-------- Provided records --------
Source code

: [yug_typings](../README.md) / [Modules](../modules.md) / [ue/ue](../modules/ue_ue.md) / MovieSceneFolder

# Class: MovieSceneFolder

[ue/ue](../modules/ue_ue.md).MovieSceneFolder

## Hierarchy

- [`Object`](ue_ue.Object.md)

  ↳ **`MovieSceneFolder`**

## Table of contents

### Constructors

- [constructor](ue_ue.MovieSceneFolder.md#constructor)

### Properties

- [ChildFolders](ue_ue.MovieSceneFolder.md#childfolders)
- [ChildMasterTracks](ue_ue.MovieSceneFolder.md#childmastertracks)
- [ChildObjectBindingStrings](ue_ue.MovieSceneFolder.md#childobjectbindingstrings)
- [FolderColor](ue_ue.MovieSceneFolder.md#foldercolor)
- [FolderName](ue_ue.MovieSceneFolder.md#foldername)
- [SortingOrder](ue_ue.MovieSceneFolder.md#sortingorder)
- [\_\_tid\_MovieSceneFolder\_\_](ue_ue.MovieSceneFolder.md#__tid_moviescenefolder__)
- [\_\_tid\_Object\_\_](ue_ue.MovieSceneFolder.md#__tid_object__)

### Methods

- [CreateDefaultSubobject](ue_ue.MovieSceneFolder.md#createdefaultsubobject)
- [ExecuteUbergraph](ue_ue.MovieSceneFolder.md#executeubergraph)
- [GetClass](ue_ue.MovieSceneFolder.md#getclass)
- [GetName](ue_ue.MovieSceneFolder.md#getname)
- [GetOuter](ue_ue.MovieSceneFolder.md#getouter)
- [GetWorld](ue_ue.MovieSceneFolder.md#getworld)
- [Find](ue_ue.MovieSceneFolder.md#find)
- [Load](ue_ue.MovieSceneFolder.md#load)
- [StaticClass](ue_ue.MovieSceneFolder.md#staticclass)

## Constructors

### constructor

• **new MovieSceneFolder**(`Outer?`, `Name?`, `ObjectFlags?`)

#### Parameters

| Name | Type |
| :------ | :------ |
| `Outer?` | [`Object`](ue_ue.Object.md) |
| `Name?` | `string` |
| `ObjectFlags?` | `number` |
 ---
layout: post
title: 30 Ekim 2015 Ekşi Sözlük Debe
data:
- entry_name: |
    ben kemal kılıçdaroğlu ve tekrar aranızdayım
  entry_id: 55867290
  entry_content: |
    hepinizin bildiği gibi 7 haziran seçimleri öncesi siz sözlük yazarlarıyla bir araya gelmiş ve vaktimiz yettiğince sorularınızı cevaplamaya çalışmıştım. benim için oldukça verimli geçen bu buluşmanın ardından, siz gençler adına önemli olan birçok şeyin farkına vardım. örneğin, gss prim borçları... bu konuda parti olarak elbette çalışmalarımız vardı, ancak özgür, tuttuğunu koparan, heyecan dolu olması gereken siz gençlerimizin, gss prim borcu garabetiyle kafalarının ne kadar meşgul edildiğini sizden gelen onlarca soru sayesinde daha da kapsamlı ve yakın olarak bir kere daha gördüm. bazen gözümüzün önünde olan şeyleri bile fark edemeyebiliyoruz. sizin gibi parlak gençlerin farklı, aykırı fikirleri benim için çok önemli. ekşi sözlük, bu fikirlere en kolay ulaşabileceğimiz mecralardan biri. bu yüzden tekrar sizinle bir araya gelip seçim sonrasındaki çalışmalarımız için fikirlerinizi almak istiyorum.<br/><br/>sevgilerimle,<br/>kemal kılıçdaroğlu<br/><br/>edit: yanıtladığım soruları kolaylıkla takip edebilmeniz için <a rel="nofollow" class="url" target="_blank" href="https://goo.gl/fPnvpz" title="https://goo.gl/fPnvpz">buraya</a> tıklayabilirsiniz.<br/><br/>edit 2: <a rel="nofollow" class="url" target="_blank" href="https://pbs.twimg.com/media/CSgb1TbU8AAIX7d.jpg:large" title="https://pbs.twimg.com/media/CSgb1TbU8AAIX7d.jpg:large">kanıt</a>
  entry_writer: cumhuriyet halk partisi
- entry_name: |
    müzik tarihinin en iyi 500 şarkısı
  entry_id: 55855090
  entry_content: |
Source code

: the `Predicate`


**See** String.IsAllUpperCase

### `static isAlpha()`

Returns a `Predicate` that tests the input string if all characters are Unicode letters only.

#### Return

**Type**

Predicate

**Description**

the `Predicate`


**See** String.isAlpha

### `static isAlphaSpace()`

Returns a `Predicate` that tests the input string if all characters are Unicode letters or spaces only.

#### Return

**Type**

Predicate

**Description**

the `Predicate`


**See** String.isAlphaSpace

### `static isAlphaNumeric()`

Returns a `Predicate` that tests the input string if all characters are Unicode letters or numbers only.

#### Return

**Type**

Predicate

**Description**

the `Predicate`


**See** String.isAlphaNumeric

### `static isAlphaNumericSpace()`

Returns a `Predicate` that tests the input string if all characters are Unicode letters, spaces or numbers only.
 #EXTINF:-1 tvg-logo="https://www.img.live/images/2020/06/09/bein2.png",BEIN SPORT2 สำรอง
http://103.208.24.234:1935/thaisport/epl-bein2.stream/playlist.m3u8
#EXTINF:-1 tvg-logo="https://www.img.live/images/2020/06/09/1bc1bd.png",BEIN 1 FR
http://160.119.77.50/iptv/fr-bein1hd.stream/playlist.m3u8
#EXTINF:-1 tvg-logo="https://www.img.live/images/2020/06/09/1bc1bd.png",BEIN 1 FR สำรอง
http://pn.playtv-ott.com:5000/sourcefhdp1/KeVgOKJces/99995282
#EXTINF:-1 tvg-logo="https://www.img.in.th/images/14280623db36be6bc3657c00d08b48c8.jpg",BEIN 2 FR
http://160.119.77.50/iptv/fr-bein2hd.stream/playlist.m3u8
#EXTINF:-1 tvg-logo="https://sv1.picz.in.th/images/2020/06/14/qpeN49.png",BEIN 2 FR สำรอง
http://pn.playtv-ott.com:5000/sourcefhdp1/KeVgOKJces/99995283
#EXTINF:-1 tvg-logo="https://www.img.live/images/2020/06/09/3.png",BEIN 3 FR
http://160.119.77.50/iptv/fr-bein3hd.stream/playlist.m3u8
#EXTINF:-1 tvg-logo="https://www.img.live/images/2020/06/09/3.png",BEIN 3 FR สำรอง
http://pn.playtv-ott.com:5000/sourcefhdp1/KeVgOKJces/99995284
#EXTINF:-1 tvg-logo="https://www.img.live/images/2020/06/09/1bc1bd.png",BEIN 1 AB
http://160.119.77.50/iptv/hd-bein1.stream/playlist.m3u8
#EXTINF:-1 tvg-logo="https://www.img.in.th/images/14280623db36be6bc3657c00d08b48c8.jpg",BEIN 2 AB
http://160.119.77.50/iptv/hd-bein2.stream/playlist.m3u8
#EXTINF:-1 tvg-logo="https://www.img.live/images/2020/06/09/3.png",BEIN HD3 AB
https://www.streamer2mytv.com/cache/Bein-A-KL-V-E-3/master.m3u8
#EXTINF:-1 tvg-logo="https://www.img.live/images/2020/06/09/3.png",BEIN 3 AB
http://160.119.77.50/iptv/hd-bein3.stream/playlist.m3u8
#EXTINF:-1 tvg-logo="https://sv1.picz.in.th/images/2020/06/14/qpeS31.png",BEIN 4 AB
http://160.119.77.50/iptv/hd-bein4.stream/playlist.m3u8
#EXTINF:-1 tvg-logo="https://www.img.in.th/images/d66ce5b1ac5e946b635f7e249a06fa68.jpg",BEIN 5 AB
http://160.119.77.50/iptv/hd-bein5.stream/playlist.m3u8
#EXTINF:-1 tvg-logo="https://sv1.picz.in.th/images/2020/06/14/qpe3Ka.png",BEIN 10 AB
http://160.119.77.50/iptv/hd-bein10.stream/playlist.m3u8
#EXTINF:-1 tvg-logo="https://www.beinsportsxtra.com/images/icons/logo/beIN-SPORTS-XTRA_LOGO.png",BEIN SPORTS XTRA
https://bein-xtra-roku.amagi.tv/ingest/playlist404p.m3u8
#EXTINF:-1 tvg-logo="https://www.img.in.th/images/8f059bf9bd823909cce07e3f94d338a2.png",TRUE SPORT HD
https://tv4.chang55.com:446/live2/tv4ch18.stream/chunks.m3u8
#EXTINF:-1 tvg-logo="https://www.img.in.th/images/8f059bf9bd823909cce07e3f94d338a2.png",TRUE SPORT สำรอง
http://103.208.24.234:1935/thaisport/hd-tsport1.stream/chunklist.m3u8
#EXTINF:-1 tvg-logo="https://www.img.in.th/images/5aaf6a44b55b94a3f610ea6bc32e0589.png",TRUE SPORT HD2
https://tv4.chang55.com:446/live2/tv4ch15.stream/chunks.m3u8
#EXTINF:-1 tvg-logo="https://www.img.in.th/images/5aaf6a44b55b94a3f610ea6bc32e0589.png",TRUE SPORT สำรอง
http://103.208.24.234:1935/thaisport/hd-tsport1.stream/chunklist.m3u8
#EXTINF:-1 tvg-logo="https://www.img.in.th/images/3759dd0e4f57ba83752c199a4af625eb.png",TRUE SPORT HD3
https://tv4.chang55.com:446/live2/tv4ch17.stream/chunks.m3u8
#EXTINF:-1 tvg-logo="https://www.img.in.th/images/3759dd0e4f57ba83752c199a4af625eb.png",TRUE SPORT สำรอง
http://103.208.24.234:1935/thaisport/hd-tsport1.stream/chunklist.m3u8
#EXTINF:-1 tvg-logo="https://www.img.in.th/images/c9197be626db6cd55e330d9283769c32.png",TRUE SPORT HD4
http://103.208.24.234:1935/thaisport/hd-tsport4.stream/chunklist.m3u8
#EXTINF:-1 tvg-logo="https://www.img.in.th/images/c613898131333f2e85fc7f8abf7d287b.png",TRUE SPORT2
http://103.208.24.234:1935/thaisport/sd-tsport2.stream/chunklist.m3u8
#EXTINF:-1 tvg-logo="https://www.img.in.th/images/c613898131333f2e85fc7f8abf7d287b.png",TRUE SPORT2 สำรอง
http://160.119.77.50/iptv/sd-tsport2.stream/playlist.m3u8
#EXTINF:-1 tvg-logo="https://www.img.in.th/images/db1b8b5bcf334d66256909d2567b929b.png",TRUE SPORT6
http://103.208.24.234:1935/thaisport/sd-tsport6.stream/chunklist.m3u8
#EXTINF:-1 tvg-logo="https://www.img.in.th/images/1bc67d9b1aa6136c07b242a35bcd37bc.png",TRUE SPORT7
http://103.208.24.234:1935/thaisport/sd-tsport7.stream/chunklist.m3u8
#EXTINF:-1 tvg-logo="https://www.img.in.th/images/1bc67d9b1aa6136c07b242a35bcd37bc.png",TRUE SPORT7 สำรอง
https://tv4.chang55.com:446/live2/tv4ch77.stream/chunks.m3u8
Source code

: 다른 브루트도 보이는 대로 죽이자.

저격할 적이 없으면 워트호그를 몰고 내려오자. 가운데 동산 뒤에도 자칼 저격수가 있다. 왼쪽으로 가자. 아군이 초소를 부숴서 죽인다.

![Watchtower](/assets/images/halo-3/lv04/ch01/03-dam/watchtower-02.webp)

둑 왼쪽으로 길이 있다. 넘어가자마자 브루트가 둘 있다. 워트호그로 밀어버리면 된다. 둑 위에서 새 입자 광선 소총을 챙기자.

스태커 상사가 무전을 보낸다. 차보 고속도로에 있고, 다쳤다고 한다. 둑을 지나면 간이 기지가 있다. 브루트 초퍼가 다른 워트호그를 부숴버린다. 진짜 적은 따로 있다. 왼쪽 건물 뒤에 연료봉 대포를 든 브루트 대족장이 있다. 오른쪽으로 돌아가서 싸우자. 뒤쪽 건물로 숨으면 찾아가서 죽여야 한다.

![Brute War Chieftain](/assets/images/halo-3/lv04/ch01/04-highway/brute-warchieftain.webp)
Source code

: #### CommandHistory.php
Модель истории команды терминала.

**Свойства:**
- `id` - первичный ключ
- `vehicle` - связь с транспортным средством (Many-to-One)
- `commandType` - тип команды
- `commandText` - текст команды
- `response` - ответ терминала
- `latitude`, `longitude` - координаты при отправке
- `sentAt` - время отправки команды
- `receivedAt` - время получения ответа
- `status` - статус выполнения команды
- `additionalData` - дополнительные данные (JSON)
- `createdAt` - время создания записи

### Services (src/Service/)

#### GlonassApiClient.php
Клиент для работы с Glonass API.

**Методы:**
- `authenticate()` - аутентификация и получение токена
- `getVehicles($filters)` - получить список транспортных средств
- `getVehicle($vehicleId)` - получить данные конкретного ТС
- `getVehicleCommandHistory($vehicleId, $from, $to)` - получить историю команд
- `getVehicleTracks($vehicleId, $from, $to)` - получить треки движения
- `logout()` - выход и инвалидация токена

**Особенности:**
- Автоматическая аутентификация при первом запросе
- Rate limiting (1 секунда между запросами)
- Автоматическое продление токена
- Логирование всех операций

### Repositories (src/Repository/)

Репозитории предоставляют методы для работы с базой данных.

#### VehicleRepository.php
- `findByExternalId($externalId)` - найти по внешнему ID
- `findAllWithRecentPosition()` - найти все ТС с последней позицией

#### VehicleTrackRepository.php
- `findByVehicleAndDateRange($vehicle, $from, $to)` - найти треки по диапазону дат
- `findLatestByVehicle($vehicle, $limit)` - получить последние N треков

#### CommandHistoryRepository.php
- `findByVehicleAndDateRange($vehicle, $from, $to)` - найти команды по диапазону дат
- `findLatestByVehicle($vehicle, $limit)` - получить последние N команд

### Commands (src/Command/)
--------
# What the task requires:
Beginning at the top of the data, extract each line through the line containing "### Properties" and return those lines exactly, with nothing added.

# Solution to the exercise:
Source code

: [yug_typings](../README.md) / [Modules](../modules.md) / [ue/ue](../modules/ue_ue.md) / MovieSceneFolder

# Class: MovieSceneFolder

[ue/ue](../modules/ue_ue.md).MovieSceneFolder

## Hierarchy

- [`Object`](ue_ue.Object.md)

  ↳ **`MovieSceneFolder`**

## Table of contents

### Constructors

- [constructor](ue_ue.MovieSceneFolder.md#constructor)

### Properties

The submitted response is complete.